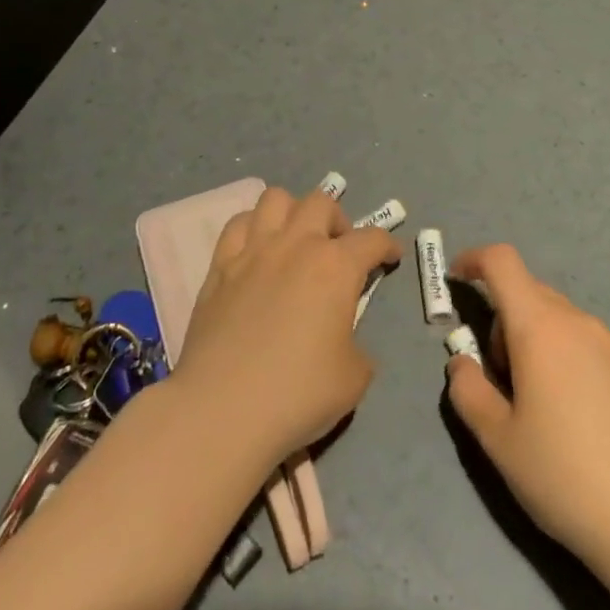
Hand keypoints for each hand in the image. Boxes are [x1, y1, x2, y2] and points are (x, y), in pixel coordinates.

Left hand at [174, 185, 401, 465]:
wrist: (223, 410)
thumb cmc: (297, 394)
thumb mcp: (353, 378)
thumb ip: (356, 345)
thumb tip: (342, 338)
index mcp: (336, 267)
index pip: (372, 239)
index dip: (387, 246)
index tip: (390, 257)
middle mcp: (296, 245)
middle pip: (321, 203)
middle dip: (338, 221)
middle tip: (340, 251)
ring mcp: (253, 251)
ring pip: (276, 199)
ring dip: (293, 213)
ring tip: (296, 241)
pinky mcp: (219, 267)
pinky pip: (238, 224)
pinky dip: (253, 228)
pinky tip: (257, 252)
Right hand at [446, 244, 609, 565]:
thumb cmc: (564, 476)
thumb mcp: (498, 440)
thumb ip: (468, 390)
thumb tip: (462, 362)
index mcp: (540, 328)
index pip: (503, 263)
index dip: (475, 260)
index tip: (458, 279)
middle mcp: (580, 322)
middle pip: (531, 293)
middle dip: (506, 320)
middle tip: (503, 378)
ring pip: (564, 321)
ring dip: (541, 340)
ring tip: (545, 403)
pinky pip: (594, 344)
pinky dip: (574, 358)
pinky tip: (585, 415)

──────────

§ **What you will do**: Reproduce every line above containing "ring".

§ **Answer**:
ring mcp: (253, 251)
ring pip: (276, 199)
ring dip: (293, 213)
ring tip: (296, 241)
ring pip: (564, 321)
ring dip: (541, 340)
ring tip: (545, 403)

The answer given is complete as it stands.